--- What is expected ---
How many of the lines below contain "https"? Reply with only that figure.
[Material for this task — start]
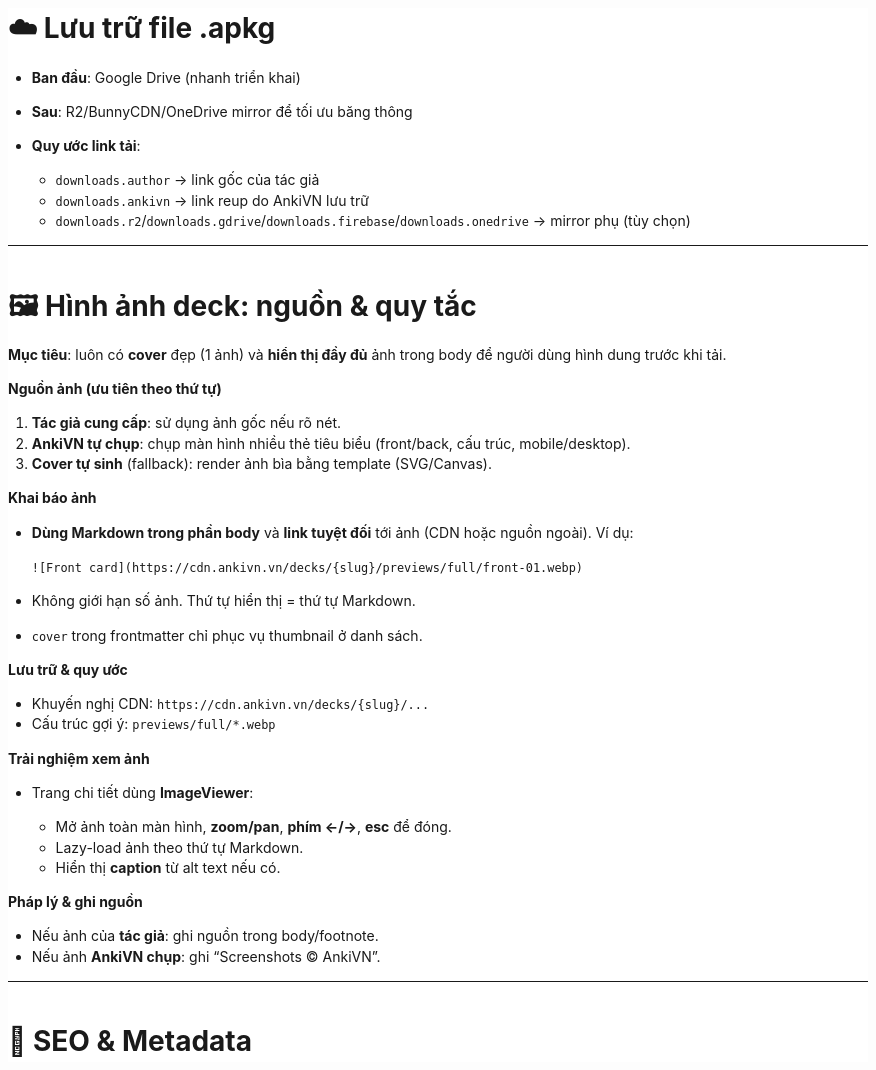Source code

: 
# ☁️ Lưu trữ file .apkg

* **Ban đầu**: Google Drive (nhanh triển khai)
* **Sau**: R2/BunnyCDN/OneDrive mirror để tối ưu băng thông
* **Quy ước link tải**:

  * `downloads.author` → link gốc của tác giả
  * `downloads.ankivn` → link reup do AnkiVN lưu trữ
  * `downloads.r2`/`downloads.gdrive`/`downloads.firebase`/`downloads.onedrive` → mirror phụ (tùy chọn)

---

# 🖼️ Hình ảnh deck: nguồn & quy tắc

**Mục tiêu**: luôn có **cover** đẹp (1 ảnh) và **hiển thị đầy đủ** ảnh trong body để người dùng hình dung trước khi tải.

**Nguồn ảnh (ưu tiên theo thứ tự)**

1. **Tác giả cung cấp**: sử dụng ảnh gốc nếu rõ nét.
2. **AnkiVN tự chụp**: chụp màn hình nhiều thẻ tiêu biểu (front/back, cấu trúc, mobile/desktop).
3. **Cover tự sinh** (fallback): render ảnh bìa bằng template (SVG/Canvas).

**Khai báo ảnh**

* **Dùng Markdown trong phần body** và **link tuyệt đối** tới ảnh (CDN hoặc nguồn ngoài). Ví dụ:

  `![Front card](https://cdn.ankivn.vn/decks/{slug}/previews/full/front-01.webp)`

* Không giới hạn số ảnh. Thứ tự hiển thị = thứ tự Markdown.

* `cover` trong frontmatter chỉ phục vụ thumbnail ở danh sách.

**Lưu trữ & quy ước**

* Khuyến nghị CDN: `https://cdn.ankivn.vn/decks/{slug}/...`
* Cấu trúc gợi ý: `previews/full/*.webp`

**Trải nghiệm xem ảnh**

* Trang chi tiết dùng **ImageViewer**:

  * Mở ảnh toàn màn hình, **zoom/pan**, **phím ←/→**, **esc** để đóng.
  * Lazy-load ảnh theo thứ tự Markdown.
  * Hiển thị **caption** từ alt text nếu có.

**Pháp lý & ghi nguồn**

* Nếu ảnh của **tác giả**: ghi nguồn trong body/footnote.
* Nếu ảnh **AnkiVN chụp**: ghi “Screenshots © AnkiVN”.

---

# 🧾 SEO & Metadata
[Material for this task — finish]
--- Task response ---
2